Beispielhaftes Bauen Stadt und Landkreis Heilbronn 2015-2020

Denkmalgerechte Wiederherstellung Alter Bahnhof Eppingen

DE-75031 Eppingen, Bahnhofstraße 50

Auszeichnung

baurmann.dürr Architekten

Architektur

Frömchen, Goslar & Partner Freie Architekten

Architektur

Große Kreisstadt Eppingen

Bauherren

Projektdaten

  • Gebäudetyp:

    Büro-, Verwaltungsbauten, Verkehr

  • Projektgröße:

    keine Angabe

  • Status:

    Realisiert

  • Termine:

    Fertigstellung: 01/2018

Projektbeschreibung

Die denkmalgerechte Wiederherstellung des Alten Bahnhofs von Eppingen im Kraichgau ging einher mit der Umnutzung des Gebäudes in die Hauptgeschäftsstelle eines regionalen Sozialträgers. Während die beiden markanten „Türme“ des klassischen Bahnhofsgebäudes wie einst die Verwaltungsbereiche aufnehmen, konnte die verbaute Mittelhalle entkernt und der Öffentlichkeit wieder zugänglich gemacht werden. Eingestellte, weiß schimmernde Boxen geben einem kleinen Café, einem Infoschalter und einer Verkaufsstelle ebenso Raum wie den öffentlichen Toiletten, ohne den Raumeindruck der ehemaligen Schalterhalle zu stören. Ein ebenerdig zugänglicher Konferenzbereich in der alten Bahnhofsgaststätte rundet das neugeschaffene Raumangebot ab.

Vorgefundener Zustand
Mit dem sukzessiven Rückzug der Bahn aus dem Bahnhofsgebäude in den 1990er Jahren begann sich der Bahnhof – bis dahin ein fester Bestandteil im Bewusstsein der Stadt – aus dem Bewusstsein der Stadt zu lösen.

Deine Aufgaben –
[A] Wann wurde der Alte Bahnhof Eppingen laut Übungstext fertiggestellt?
[B] Schreib den Übungstext von „keine Angabe“ bis „neugeschaffene Raumangebot ab.“ noch einmal ab und tausche dabei „Café“ gegen „Restaurant“ aus.

Erfasste Daten –

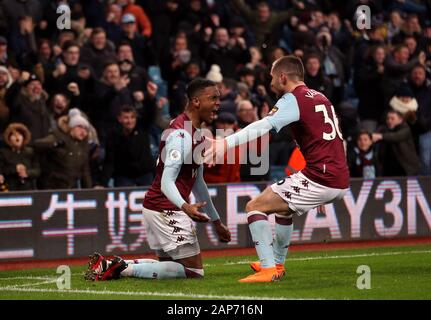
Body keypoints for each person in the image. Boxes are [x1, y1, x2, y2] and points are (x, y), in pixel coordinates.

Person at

Lösungen der Übung –
[A] Im Januar 2018.

[B]
keine Angabe

  • Status:

    Realisiert

  • Termine:

    Fertigstellung: 01/2018

Projektbeschreibung

Die denkmalgerechte Wiederherstellung des Alten Bahnhofs von Eppingen im Kraichgau ging einher mit der Umnutzung des Gebäudes in die Hauptgeschäftsstelle eines regionalen Sozialträgers. Während die beiden markanten „Türme“ des klassischen Bahnhofsgebäudes wie einst die Verwaltungsbereiche aufnehmen, konnte die verbaute Mittelhalle entkernt und der Öffentlichkeit wieder zugänglich gemacht werden. Eingestellte, weiß schimmernde Boxen geben einem kleinen Restaurant, einem Infoschalter und einer Verkaufsstelle ebenso Raum wie den öffentlichen Toiletten, ohne den Raumeindruck der ehemaligen Schalterhalle zu stören. Ein ebenerdig zugänglicher Konferenzbereich in der alten Bahnhofsgaststätte rundet das neugeschaffene Raumangebot ab.